Last Saturday while in London, we arrived at Harrods suitably starving and keen to blow £60 on some (overpriced) cheese and wine. In looking for the cheese bar we stumbled across the Dim Sum bar (Yum Cha to the Australian readers). Enjoying dim sum for brunch on a Sunday is another one of our favourite pastimes so we decided to enjoy and amuse-bouche of dumplings & steamed pork buns. Although in Australia we could have comfortably fed 10 people for the price of the three dumplings and two pork buns that we shared, they were absolutely delicious.

With our sugar levels restored we continued our search for the cheese bar.  Harrods foodhall has an oyster bar, seafood bar, sushi bar, rotisserie, pizzeria, ice cream bar, Champaign bar and an espresso bar, not to mention the many cafes and restaurants on other floors, but as we discovered no cheese bar. Devastated we decided to drown our sorrows with some ham and sherry at the Iberian Ham Bar. And what a treat that turned out to be. We shared a monstrous plate of Iberian ham, some olives and some patatas bravas, and washed it all down with some sherry. The ham was described as a ‘truly sublime delicacy’ and ‘the most exquisite unique, traditional, pure Iberico Spanish ham’. The combination of diet based on acorns from Spain and the pigs freedom to wander at will supposedly resulted in ham of supreme juiciness, flavour, taste and scarceness. I have not eaten enough Iberian ham to be able to verify this but it was DELICIOUS.

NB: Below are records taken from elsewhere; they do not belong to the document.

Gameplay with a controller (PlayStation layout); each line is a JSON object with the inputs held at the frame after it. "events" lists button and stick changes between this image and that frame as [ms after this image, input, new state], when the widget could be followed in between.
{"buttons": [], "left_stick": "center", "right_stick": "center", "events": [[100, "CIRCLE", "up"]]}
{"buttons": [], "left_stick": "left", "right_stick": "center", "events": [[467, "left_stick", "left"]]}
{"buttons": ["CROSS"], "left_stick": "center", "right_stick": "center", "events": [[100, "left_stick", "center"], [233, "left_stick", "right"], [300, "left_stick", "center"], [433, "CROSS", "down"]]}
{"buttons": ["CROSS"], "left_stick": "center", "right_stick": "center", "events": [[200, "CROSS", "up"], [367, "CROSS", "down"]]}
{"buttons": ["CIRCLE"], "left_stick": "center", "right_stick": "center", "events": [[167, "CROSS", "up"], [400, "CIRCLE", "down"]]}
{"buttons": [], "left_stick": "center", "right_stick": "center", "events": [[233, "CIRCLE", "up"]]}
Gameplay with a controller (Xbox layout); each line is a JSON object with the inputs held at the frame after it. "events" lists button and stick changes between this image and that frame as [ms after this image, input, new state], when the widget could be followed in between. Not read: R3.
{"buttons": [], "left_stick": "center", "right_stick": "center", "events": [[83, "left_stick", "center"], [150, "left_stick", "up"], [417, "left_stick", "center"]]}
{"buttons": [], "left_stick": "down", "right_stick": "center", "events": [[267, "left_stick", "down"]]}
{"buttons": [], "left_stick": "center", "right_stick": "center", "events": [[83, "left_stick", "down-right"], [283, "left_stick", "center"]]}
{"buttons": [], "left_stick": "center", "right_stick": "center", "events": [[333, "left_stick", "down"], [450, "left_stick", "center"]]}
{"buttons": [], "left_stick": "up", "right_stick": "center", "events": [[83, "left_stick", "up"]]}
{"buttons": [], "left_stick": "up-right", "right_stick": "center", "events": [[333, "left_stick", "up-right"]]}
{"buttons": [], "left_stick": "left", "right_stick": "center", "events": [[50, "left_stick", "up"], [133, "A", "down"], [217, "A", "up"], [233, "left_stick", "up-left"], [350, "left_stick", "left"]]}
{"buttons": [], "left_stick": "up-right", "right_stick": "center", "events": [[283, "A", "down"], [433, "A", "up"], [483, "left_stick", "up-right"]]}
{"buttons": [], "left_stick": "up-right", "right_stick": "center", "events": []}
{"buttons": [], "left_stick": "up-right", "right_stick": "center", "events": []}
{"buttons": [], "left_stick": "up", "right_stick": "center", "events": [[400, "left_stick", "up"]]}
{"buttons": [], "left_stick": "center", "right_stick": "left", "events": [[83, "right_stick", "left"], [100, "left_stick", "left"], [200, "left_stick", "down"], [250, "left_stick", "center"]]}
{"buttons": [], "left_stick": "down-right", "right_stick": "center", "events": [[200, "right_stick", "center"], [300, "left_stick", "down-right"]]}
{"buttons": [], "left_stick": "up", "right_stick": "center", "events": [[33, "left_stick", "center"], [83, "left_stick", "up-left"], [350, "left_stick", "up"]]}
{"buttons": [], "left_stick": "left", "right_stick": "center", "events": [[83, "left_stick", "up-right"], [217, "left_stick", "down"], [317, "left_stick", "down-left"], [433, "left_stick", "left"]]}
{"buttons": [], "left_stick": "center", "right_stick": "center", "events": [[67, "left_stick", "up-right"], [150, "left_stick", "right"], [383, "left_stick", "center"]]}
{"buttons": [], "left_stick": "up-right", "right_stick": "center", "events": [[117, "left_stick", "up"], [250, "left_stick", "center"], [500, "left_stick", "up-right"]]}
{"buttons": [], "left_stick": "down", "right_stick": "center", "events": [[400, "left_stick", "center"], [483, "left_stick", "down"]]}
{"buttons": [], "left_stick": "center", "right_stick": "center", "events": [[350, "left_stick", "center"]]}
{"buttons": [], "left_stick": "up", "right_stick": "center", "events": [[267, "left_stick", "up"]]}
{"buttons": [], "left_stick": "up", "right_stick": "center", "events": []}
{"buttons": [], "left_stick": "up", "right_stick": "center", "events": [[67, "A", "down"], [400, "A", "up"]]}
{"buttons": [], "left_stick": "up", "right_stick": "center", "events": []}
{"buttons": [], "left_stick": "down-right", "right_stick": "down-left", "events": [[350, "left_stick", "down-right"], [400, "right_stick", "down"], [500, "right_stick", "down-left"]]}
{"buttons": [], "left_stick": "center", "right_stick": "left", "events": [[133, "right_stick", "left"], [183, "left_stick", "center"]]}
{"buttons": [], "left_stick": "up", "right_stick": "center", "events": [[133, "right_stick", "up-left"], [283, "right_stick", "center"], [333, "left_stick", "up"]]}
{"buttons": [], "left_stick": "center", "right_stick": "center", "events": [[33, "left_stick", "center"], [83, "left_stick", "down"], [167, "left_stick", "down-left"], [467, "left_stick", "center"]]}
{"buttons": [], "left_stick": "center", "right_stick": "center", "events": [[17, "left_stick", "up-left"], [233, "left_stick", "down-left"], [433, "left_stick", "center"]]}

We left satisfied and confident that we had kept our promise of spending the money on something extraordinary. Thanks Liam. 

Thursday 9 June 2011

Emmylou

Last Wednesday night Nick and I went to see the foxy, silver-haired darling of Nashville, Emmylou Harris. Nick and I were first introduced to Emmylou by my Mum, and if memory serves me correctly, it was my brother Liam, who introduced Mum - he gave her Wrecking Ball as a birthday present many years ago. In many ways Emmylou was our introduction to the world of country, folk, blue grass and blues music. We had resigned ourselves to the fact that we may never get to see her perform live (her visit to Australia in January this year was her first in ten years). That was until we found out she was touring Europe.  Nick and I don’t have our hands on London’s pulse, so by the time we found out we could only get seats behind the stage. We were a little dubious about the seats but what a treat they turned out to be. We were in the ‘front’ row, very close to all the behind the scenes action. Plus the seats were only £15 – an absolute bargain.  

It took her a little while to get her unique voice going but once she did it was magnificent. Emmylou has a beautifully haunting voice that was even better live. She promised something’s old, something’s new, something’s borrowed and something’s blue and she delivered. She paid tribute to her dear friend Kate McGarrigle singing ‘one of the most beautiful songs every written’ in her honour – Talk to Me of Mendochin. She spoke of Gram Parsons (‘if it wasn’t for him I probably wouldn’t be standing in front of you tonight’), signing The Road. She sang many of her songs ‘recorded when she was a brunette’ including Red Dirt Girl, Orphan Girl, Every Grain, If I Needed You and Harlan - but also many songs from her new album. One of them, Big Black Dog, is such a delightful song about her dog. As the story goes, on a visit to the animal shelter she came across the big black dog and couldn’t resist him. She had no intention of keeping him permanently and was planning on finding a suitable owner, but the big black dog soon became part of the furniture. Unfortunately she did not sing Wrecking Ball or When you Left this World, two of her most beautiful songs, but you can’t have it all. And it seems the crowd agreed. Not once during the 2 hour show did I hear a single request shouted. It was as if everyone agreed that what Emmylou decided to sing was exactly what we wanted to hear.